___ STUDY MATERIAL ___

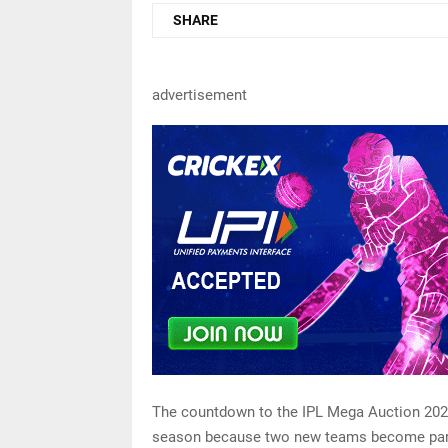
SHARE
advertisement
The countdown to the IPL Mega Auction 2023 
season because two new teams become part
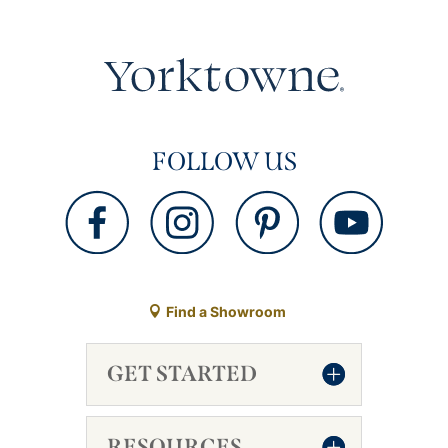
FOLLOW US
Find a Showroom
GET STARTED
RESOURCES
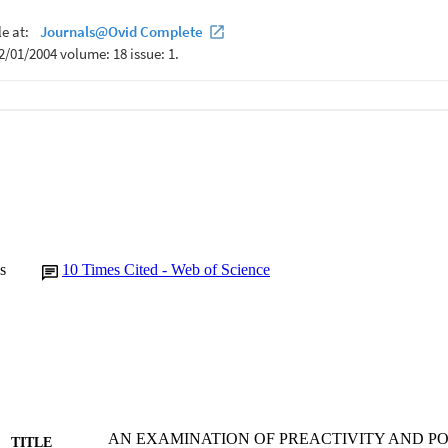
s
10
Times Cited - Web of Science
AN EXAMINATION OF PREACTIVITY AND P
TITLE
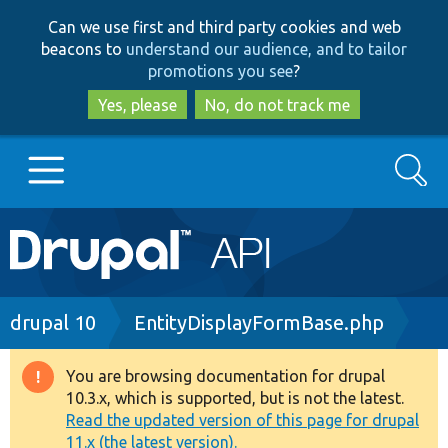
Skip
Skip
Can we use first and third party cookies and web
to
to
beacons to
understand our audience, and to tailor
main
search
promotions you see
?
content
Yes, please
No, do not track me
Search
Main
Go to Drupal.org
navigation
Drupal 7
Breadcrumb
drupal 10
EntityDisplayFormBase.php
Drupal 8+
You are browsing documentation for drupal
Warning
10.3.x, which is supported, but is not the latest.
message
Read the updated version of this page for drupal
Other projects
11.x (the latest version).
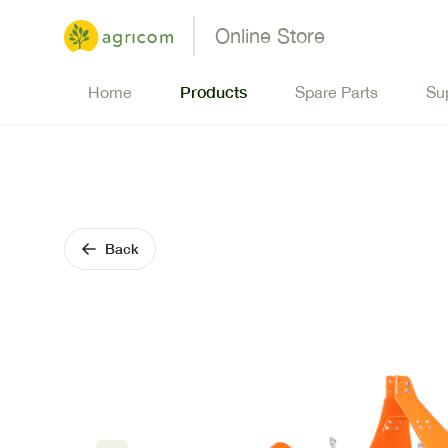
Online Store
Products
Home
Spare Parts
Su
Back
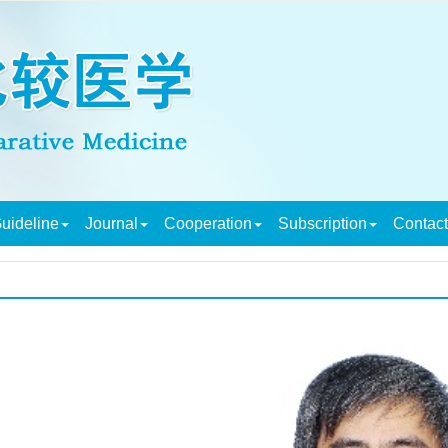
uideline
Journal
Cooperation
Subscription
Contac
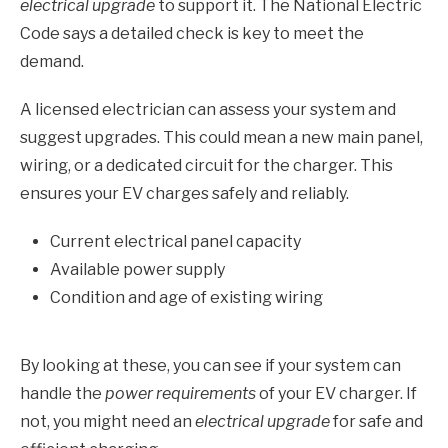
electrical upgrade
to support it. The National Electric
Code says a detailed check is key to meet the
demand.
A licensed electrician can assess your system and
suggest upgrades. This could mean a new main panel,
wiring, or a dedicated circuit for the charger. This
ensures your EV charges safely and reliably.
Current electrical panel capacity
Available power supply
Condition and age of existing wiring
By looking at these, you can see if your system can
handle the
power requirements
of your EV charger. If
not, you might need an
electrical upgrade
for safe and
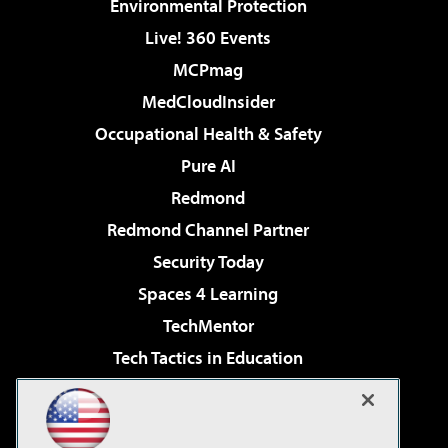
Environmental Protection
Live! 360 Events
MCPmag
MedCloudInsider
Occupational Health & Safety
Pure AI
Redmond
Redmond Channel Partner
Security Today
Spaces 4 Learning
TechMentor
Tech Tactics in Education
The AI Pivot
Virtualization & Cloud Review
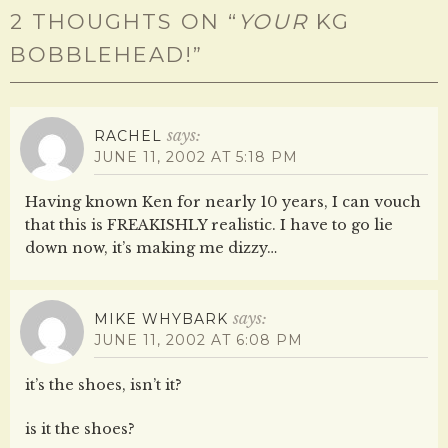
2 THOUGHTS ON “
YOUR
KG
BOBBLEHEAD!
”
says:
RACHEL
JUNE 11, 2002 AT 5:18 PM
Having known Ken for nearly 10 years, I can vouch
that this is FREAKISHLY realistic. I have to go lie
down now, it’s making me dizzy…
says:
MIKE WHYBARK
JUNE 11, 2002 AT 6:08 PM
it’s the shoes, isn’t it?
is it the shoes?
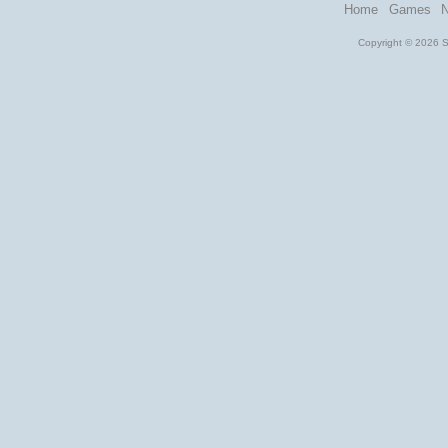
Home
Games
Copyright © 2026 St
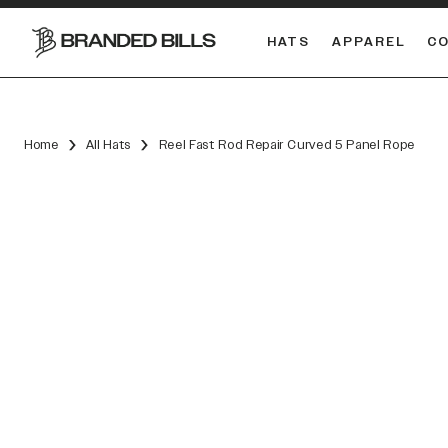
HATS
APPAREL
C
South Carolina Gamecocks
DUAL
Home
All Hats
Reel Fast Rod Repair Curved 5 Panel Rope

___

Extract every line of text from the listing above, keeping each one as it appears, and leave out the pictures.

→ **RESULT FOR THIS TASK**
SHARE
advertisement
The countdown to the IPL Mega Auction 2023 
season because two new teams become part
FOLLOW US
Find a Showroom
GET STARTED
RESOURCES
s
10
Times Cited - Web of Science
AN EXAMINATION OF PREACTIVITY AND P
TITLE
Skip
Skip
Can we use first and third party cookies and web
to
to
beacons to
understand our audience, and to tailor
main
search
promotions you see
?
content
Yes, please
No, do not track me
Search
Main
Go to Drupal.org
navigation
Drupal 7
Breadcrumb
drupal 10
EntityDisplayFormBase.php
Drupal 8+
You are browsing documentation for drupal
Warning
10.3.x, which is supported, but is not the latest.
message
Read the updated version of this page for drupal
Other projects
11.x (the latest version).
Online Store
Products
Home
Spare Parts
Su
Back
uideline
Journal
Cooperation
Subscription
Contac
electrical upgrade
to support it. The National Electric
Code says a detailed check is key to meet the
demand.
A licensed electrician can assess your system and
suggest upgrades. This could mean a new main panel,
wiring, or a dedicated circuit for the charger. This
ensures your EV charges safely and reliably.
Current electrical panel capacity
Available power supply
Condition and age of existing wiring
By looking at these, you can see if your system can
handle the
power requirements
of your EV charger. If
not, you might need an
electrical upgrade
for safe and
Environmental Protection
Live! 360 Events
MCPmag
MedCloudInsider
Occupational Health & Safety
Pure AI
Redmond
Redmond Channel Partner
Security Today
Spaces 4 Learning
TechMentor
Tech Tactics in Education
The AI Pivot
Virtualization & Cloud Review
2 THOUGHTS ON “
YOUR
KG
BOBBLEHEAD!
”
says:
RACHEL
JUNE 11, 2002 AT 5:18 PM
Having known Ken for nearly 10 years, I can vouch
that this is FREAKISHLY realistic. I have to go lie
down now, it’s making me dizzy…
says:
MIKE WHYBARK
JUNE 11, 2002 AT 6:08 PM
it’s the shoes, isn’t it?
is it the shoes?
Home
Games
Copyright © 2026 St
HATS
APPAREL
C
South Carolina Gamecocks
DUAL
Home
All Hats
Reel Fast Rod Repair Curved 5 Panel Rope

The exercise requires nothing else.